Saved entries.
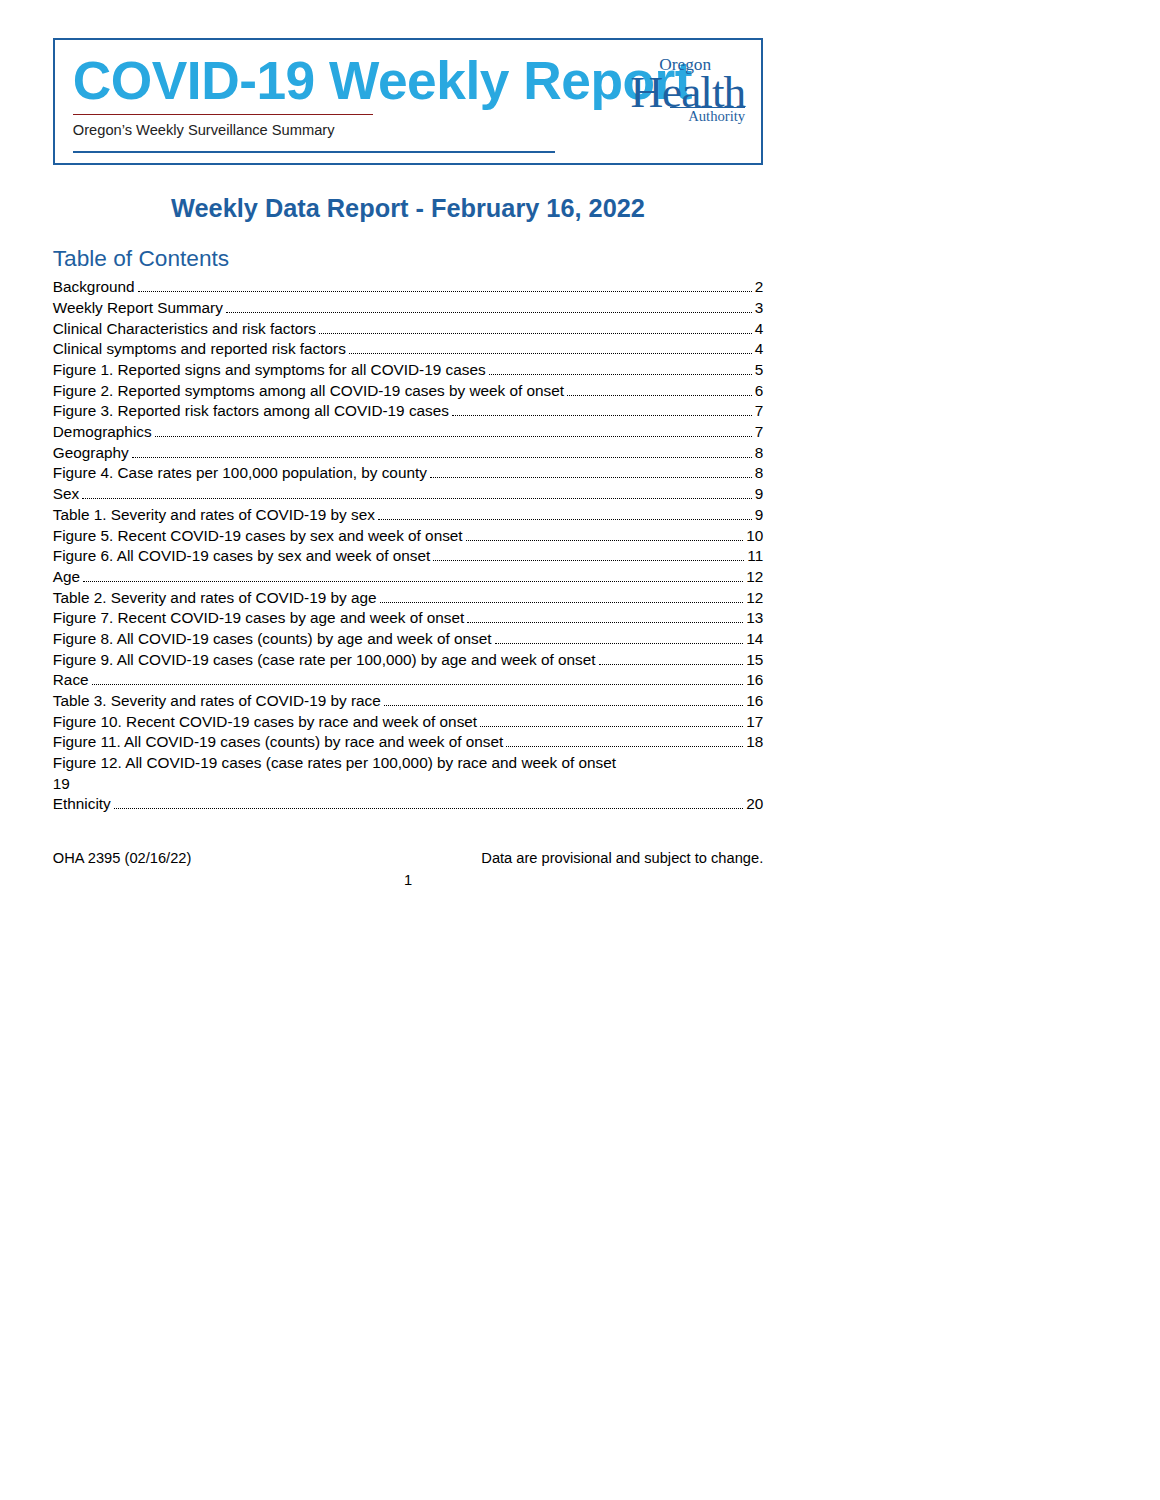COVID-19 Weekly Report
Oregon’s Weekly Surveillance Summary
Oregon Health Authority
Weekly Data Report - February 16, 2022
Table of Contents
Background 2
Weekly Report Summary 3
Clinical Characteristics and risk factors 4
Clinical symptoms and reported risk factors 4
Figure 1. Reported signs and symptoms for all COVID-19 cases 5
Figure 2. Reported symptoms among all COVID-19 cases by week of onset 6
Figure 3. Reported risk factors among all COVID-19 cases 7
Demographics 7
Geography 8
Figure 4. Case rates per 100,000 population, by county 8
Sex 9
Table 1. Severity and rates of COVID-19 by sex 9
Figure 5. Recent COVID-19 cases by sex and week of onset 10
Figure 6. All COVID-19 cases by sex and week of onset 11
Age 12
Table 2. Severity and rates of COVID-19 by age 12
Figure 7. Recent COVID-19 cases by age and week of onset 13
Figure 8. All COVID-19 cases (counts) by age and week of onset 14
Figure 9. All COVID-19 cases (case rate per 100,000) by age and week of onset 15
Race 16
Table 3. Severity and rates of COVID-19 by race 16
Figure 10. Recent COVID-19 cases by race and week of onset 17
Figure 11. All COVID-19 cases (counts) by race and week of onset 18
Figure 12. All COVID-19 cases (case rates per 100,000) by race and week of onset 19
Ethnicity 20
OHA 2395 (02/16/22) Data are provisional and subject to change.
1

YOUR GOAL.
What's needed is every line above, retyped exactly and free of pictures.

EXERCISE SOLUTION.
COVID-19 Weekly Report
Oregon’s Weekly Surveillance Summary
Oregon Health Authority
Weekly Data Report - February 16, 2022
Table of Contents
Background 2
Weekly Report Summary 3
Clinical Characteristics and risk factors 4
Clinical symptoms and reported risk factors 4
Figure 1. Reported signs and symptoms for all COVID-19 cases 5
Figure 2. Reported symptoms among all COVID-19 cases by week of onset 6
Figure 3. Reported risk factors among all COVID-19 cases 7
Demographics 7
Geography 8
Figure 4. Case rates per 100,000 population, by county 8
Sex 9
Table 1. Severity and rates of COVID-19 by sex 9
Figure 5. Recent COVID-19 cases by sex and week of onset 10
Figure 6. All COVID-19 cases by sex and week of onset 11
Age 12
Table 2. Severity and rates of COVID-19 by age 12
Figure 7. Recent COVID-19 cases by age and week of onset 13
Figure 8. All COVID-19 cases (counts) by age and week of onset 14
Figure 9. All COVID-19 cases (case rate per 100,000) by age and week of onset 15
Race 16
Table 3. Severity and rates of COVID-19 by race 16
Figure 10. Recent COVID-19 cases by race and week of onset 17
Figure 11. All COVID-19 cases (counts) by race and week of onset 18
Figure 12. All COVID-19 cases (case rates per 100,000) by race and week of onset 19
Ethnicity 20
OHA 2395 (02/16/22) Data are provisional and subject to change.
1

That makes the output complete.